Patients are our collaborators, not simply study subjects or participants. As Paul Wicks, VP of Innovation at PatientsLikeMe so nicely summarized in his Thursday afternoon presentation: “Patients are no more ours than we belong to the hotel we stay in tonight.”

Thus, I challenge us all to think about how we might better include the patient perspective and share out critical information at next year’s Symposium in Boston. Here are a few thoughts based on what I have seen at other gatherings:

  • Have each presenter provide bullets of information that can be shared publicly and these bullets are shared out every night via the Symposium website.
  • Implement a live streaming option for patients and caregivers who cannot afford to attend or for whom the logistics of travel prove too daunting.
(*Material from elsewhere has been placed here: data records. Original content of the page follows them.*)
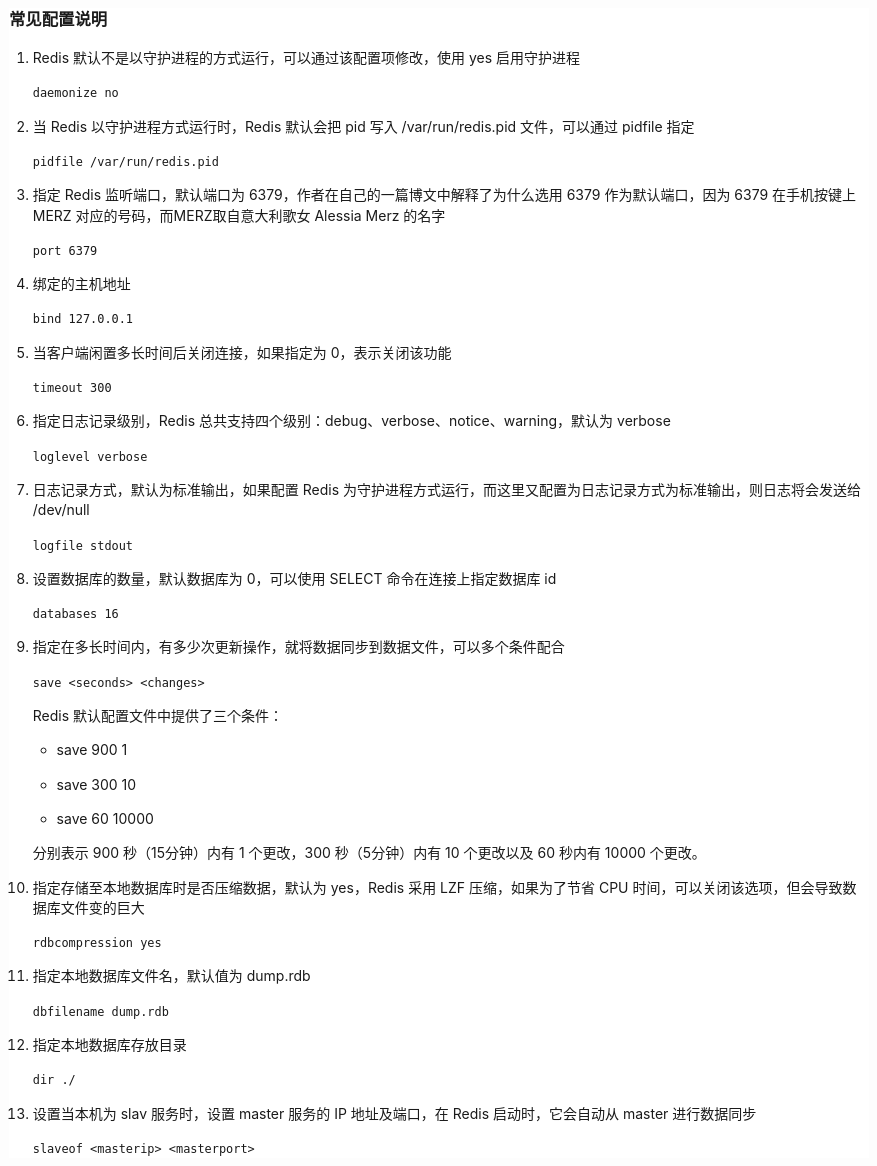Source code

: ### 常见配置说明

1. Redis 默认不是以守护进程的方式运行，可以通过该配置项修改，使用 yes 启用守护进程

    `daemonize no`

2. 当 Redis 以守护进程方式运行时，Redis 默认会把 pid 写入 /var/run/redis.pid 文件，可以通过 pidfile 指定

    `pidfile /var/run/redis.pid`

3. 指定 Redis 监听端口，默认端口为 6379，作者在自己的一篇博文中解释了为什么选用 6379 作为默认端口，因为 6379 在手机按键上 MERZ 对应的号码，而MERZ取自意大利歌女 Alessia Merz 的名字

    `port 6379`

4. 绑定的主机地址

    `bind 127.0.0.1`

5. 当客户端闲置多长时间后关闭连接，如果指定为 0，表示关闭该功能

    `timeout 300`

6. 指定日志记录级别，Redis 总共支持四个级别：debug、verbose、notice、warning，默认为 verbose

    `loglevel verbose`

7. 日志记录方式，默认为标准输出，如果配置 Redis 为守护进程方式运行，而这里又配置为日志记录方式为标准输出，则日志将会发送给 /dev/null

    `logfile stdout`

8. 设置数据库的数量，默认数据库为 0，可以使用 SELECT <dbid> 命令在连接上指定数据库 id

    `databases 16`

9. 指定在多长时间内，有多少次更新操作，就将数据同步到数据文件，可以多个条件配合

    `save <seconds> <changes>`

    Redis 默认配置文件中提供了三个条件：

    - save 900 1

    - save 300 10

    - save 60 10000

    分别表示 900 秒（15分钟）内有 1 个更改，300 秒（5分钟）内有 10 个更改以及 60 秒内有 10000 个更改。

10. 指定存储至本地数据库时是否压缩数据，默认为 yes，Redis 采用 LZF 压缩，如果为了节省 CPU 时间，可以关闭该选项，但会导致数据库文件变的巨大

    `rdbcompression yes`

11. 指定本地数据库文件名，默认值为 dump.rdb

    `dbfilename dump.rdb`

12. 指定本地数据库存放目录

    `dir ./`

13. 设置当本机为 slav 服务时，设置 master 服务的 IP 地址及端口，在 Redis 启动时，它会自动从 master 进行数据同步

    `slaveof <masterip> <masterport>`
Allow these individuals to ask questions of the presenters.
  • If a live stream is not possible, make the videos of the sessions available online after the conference (even for a fee).
  • Include patient and caregiver voices in the presentation by increasing the percentage of these individuals on stage in any role – presenter, moderator, keynote.
  • Incorporate more patient and caregiver quotes in presentations, when appropriate.
  • Establish a scholarship fund to, at a minimum, cover the registration fee of caregivers who attend the conference to assist a patient.

Between now and Boston, I wonder: What can we do to make next year’s Symposium a more equitable exchange between collaborators?

 

One thought on “The Case for Patient Participation

  1. “what struck me most at this year’s Symposium was the lack of advocate and patient perspectives included in the discussion” – as a former family caregiver my experiences at last year’s Symposium have been different. Both at the Allied Professionals Forum as well as within several sessions of the Symposium I followed presentations where patient and caregivers perspectives were included. Based upon my experiences as informal caregiver there have been presentations I just had to react and so I did in the following discussions. Sometimes critically but always with gratitude toward the researchers who brought issues on the floor which from my perspective are most important. My impression is that my voice has been heard. I did have esteeming informal discussions with professional caregivers and researchers. At lunchtime once my neighbour started a discussion by asking, so you are a former caregiver? I do not remember after which presentations, but patients did engage in discussions as well. I completely agree with all the other points and thoughts you raise in this Post.